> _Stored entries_
-- Start --

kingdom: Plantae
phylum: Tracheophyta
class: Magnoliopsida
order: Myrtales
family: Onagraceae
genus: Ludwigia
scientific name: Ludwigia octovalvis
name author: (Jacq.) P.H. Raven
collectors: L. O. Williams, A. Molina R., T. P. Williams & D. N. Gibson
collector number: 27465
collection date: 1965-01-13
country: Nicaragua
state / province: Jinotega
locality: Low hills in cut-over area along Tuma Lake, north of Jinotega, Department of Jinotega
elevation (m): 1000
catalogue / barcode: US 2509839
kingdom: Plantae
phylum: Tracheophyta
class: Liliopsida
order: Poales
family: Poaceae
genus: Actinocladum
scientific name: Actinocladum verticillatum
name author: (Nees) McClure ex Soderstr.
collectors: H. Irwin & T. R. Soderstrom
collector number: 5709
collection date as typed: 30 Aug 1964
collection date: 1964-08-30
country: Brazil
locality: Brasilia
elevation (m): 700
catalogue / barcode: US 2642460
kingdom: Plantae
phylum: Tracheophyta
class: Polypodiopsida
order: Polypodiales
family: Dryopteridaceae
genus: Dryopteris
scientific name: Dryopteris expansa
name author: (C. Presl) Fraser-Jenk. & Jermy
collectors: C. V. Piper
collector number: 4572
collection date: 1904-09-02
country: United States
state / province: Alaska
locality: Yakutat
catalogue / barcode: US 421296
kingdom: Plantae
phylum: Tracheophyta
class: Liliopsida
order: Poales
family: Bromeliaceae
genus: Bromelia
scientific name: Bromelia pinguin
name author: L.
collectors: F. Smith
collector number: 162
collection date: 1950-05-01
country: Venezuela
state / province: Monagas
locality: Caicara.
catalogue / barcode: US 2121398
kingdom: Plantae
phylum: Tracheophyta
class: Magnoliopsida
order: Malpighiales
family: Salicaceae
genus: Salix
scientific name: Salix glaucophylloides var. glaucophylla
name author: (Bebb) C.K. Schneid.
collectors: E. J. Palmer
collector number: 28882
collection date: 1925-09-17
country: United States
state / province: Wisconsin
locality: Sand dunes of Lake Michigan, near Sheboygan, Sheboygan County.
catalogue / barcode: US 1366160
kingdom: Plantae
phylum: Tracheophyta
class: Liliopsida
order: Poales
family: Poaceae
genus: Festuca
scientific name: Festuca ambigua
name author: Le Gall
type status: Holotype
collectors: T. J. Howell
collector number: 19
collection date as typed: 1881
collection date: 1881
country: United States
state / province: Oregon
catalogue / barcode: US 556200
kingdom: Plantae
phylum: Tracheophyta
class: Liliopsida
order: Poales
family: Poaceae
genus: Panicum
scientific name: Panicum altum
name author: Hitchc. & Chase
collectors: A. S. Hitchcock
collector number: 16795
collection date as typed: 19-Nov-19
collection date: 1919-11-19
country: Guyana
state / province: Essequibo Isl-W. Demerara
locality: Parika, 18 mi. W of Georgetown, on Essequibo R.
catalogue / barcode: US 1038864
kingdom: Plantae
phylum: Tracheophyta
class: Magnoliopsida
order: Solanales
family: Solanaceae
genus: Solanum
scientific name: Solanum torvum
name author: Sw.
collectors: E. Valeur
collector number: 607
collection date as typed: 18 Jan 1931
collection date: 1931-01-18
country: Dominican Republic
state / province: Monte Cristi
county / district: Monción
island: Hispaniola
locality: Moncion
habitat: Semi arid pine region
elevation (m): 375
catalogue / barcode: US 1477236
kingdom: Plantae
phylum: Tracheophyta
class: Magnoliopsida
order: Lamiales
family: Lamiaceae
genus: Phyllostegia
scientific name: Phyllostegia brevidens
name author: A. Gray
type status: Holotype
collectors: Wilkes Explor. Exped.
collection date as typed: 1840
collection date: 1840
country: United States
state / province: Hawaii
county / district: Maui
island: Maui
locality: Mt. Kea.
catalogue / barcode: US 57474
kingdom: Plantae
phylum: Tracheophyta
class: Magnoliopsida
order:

-- End --

Please write out all of the rows above word for word, keeping every line unchanged.

kingdom: Plantae
phylum: Tracheophyta
class: Magnoliopsida
order: Myrtales
family: Onagraceae
genus: Ludwigia
scientific name: Ludwigia octovalvis
name author: (Jacq.) P.H. Raven
collectors: L. O. Williams, A. Molina R., T. P. Williams & D. N. Gibson
collector number: 27465
collection date: 1965-01-13
country: Nicaragua
state / province: Jinotega
locality: Low hills in cut-over area along Tuma Lake, north of Jinotega, Department of Jinotega
elevation (m): 1000
catalogue / barcode: US 2509839
kingdom: Plantae
phylum: Tracheophyta
class: Liliopsida
order: Poales
family: Poaceae
genus: Actinocladum
scientific name: Actinocladum verticillatum
name author: (Nees) McClure ex Soderstr.
collectors: H. Irwin & T. R. Soderstrom
collector number: 5709
collection date as typed: 30 Aug 1964
collection date: 1964-08-30
country: Brazil
locality: Brasilia
elevation (m): 700
catalogue / barcode: US 2642460
kingdom: Plantae
phylum: Tracheophyta
class: Polypodiopsida
order: Polypodiales
family: Dryopteridaceae
genus: Dryopteris
scientific name: Dryopteris expansa
name author: (C. Presl) Fraser-Jenk. & Jermy
collectors: C. V. Piper
collector number: 4572
collection date: 1904-09-02
country: United States
state / province: Alaska
locality: Yakutat
catalogue / barcode: US 421296
kingdom: Plantae
phylum: Tracheophyta
class: Liliopsida
order: Poales
family: Bromeliaceae
genus: Bromelia
scientific name: Bromelia pinguin
name author: L.
collectors: F. Smith
collector number: 162
collection date: 1950-05-01
country: Venezuela
state / province: Monagas
locality: Caicara.
catalogue / barcode: US 2121398
kingdom: Plantae
phylum: Tracheophyta
class: Magnoliopsida
order: Malpighiales
family: Salicaceae
genus: Salix
scientific name: Salix glaucophylloides var. glaucophylla
name author: (Bebb) C.K. Schneid.
collectors: E. J. Palmer
collector number: 28882
collection date: 1925-09-17
country: United States
state / province: Wisconsin
locality: Sand dunes of Lake Michigan, near Sheboygan, Sheboygan County.
catalogue / barcode: US 1366160
kingdom: Plantae
phylum: Tracheophyta
class: Liliopsida
order: Poales
family: Poaceae
genus: Festuca
scientific name: Festuca ambigua
name author: Le Gall
type status: Holotype
collectors: T. J. Howell
collector number: 19
collection date as typed: 1881
collection date: 1881
country: United States
state / province: Oregon
catalogue / barcode: US 556200
kingdom: Plantae
phylum: Tracheophyta
class: Liliopsida
order: Poales
family: Poaceae
genus: Panicum
scientific name: Panicum altum
name author: Hitchc. & Chase
collectors: A. S. Hitchcock
collector number: 16795
collection date as typed: 19-Nov-19
collection date: 1919-11-19
country: Guyana
state / province: Essequibo Isl-W. Demerara
locality: Parika, 18 mi. W of Georgetown, on Essequibo R.
catalogue / barcode: US 1038864
kingdom: Plantae
phylum: Tracheophyta
class: Magnoliopsida
order: Solanales
family: Solanaceae
genus: Solanum
scientific name: Solanum torvum
name author: Sw.
collectors: E. Valeur
collector number: 607
collection date as typed: 18 Jan 1931
collection date: 1931-01-18
country: Dominican Republic
state / province: Monte Cristi
county / district: Monción
island: Hispaniola
locality: Moncion
habitat: Semi arid pine region
elevation (m): 375
catalogue / barcode: US 1477236
kingdom: Plantae
phylum: Tracheophyta
class: Magnoliopsida
order: Lamiales
family: Lamiaceae
genus: Phyllostegia
scientific name: Phyllostegia brevidens
name author: A. Gray
type status: Holotype
collectors: Wilkes Explor. Exped.
collection date as typed: 1840
collection date: 1840
country: United States
state / province: Hawaii
county / district: Maui
island: Maui
locality: Mt. Kea.
catalogue / barcode: US 57474
kingdom: Plantae
phylum: Tracheophyta
class: Magnoliopsida
order:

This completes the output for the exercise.